Dense Gas, Dynamical Equilibrium Pressure, and Star Formation in Nearby Star-forming Galaxies

Abstract

We use new ALMA observations to investigate the connection between dense gas fraction, star formation rate (SFR), and local environment across the inner region of four local galaxies showing a wide range of molecular gas depletion times. We map HCN (1-0), HCO+ (1-0), CS (2-1), (CO)-C-13 (1-0), and (CO)-O-18 (1-0) across the inner few kiloparsecs of each target. We combine these data with short-spacing information from the IRAM large program EMPIRE, archival CO maps, tracers of stellar structure and recent star formation, and recent HCN surveys by Bigiel et al. and Usero et al. We test the degree to which changes in the dense gas fraction drive changes in the SFR. I-HCN/I-CO (tracing the dense gas fraction) correlates strongly with I-CO (tracing molecular gas surface density), stellar surface density, and dynamical equilibrium pressure, PDE. Therefore, I-HCN/I-CO becomes very low and HCN becomes very faint at large galactocentric radii, where ratios as low as I-HCN/I-CO similar to 0.01 become common. The apparent ability of dense gas to form stars, Sigma(SFR)/Sigma(dense) (where Sigma(dense) is traced by the HCN intensity and the star formation rate is traced by a combination of Ha and 24 mu m emission), also depends on environment.
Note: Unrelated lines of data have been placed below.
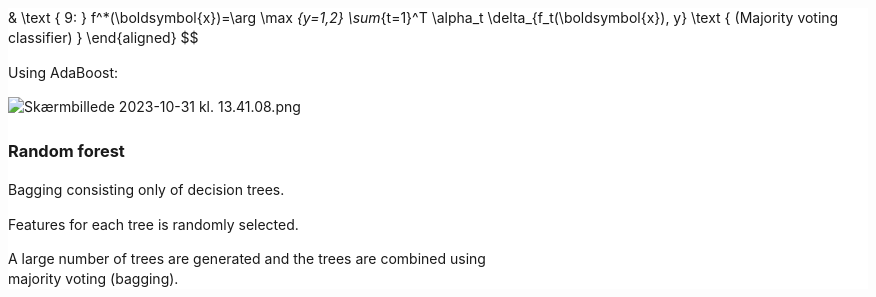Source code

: & \text { 9: } f^*(\boldsymbol{x})=\arg \max _{y=1,2} \sum_{t=1}^T \alpha_t \delta_{f_t(\boldsymbol{x}), y} \text { (Majority voting classifier) }
\end{aligned}
$$

Using AdaBoost:

<img title="" src="file:///var/folders/sq/wx9hvn512t98113z7jvv2j7m0000gn/T/TemporaryItems/NSIRD_screencaptureui_v0cpaW/Skærmbillede%202023-10-31%20kl.%2013.41.08.png" alt="Skærmbillede 2023-10-31 kl. 13.41.08.png" data-align="center" width="248">

### Random forest

Bagging consisting only of decision trees. 

Features for each tree is randomly selected.

A large number of trees are generated and the trees are combined using  
majority voting (bagging).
Sigma(SFR)/Sigma(dense) decreases in regions of high gas surface density, high stellar surface density, and high PDE. Statistically, these correlations between environment and both Sigma(SFR)/Sigma(dense) and I-HCN/I-CO are stronger than that between apparent dense gas fraction (I-HCN/I-CO) and the apparent molecular gas star formation efficiency Sigma(SFR)/Sigma(mol). We show that these results are not specific to HCN.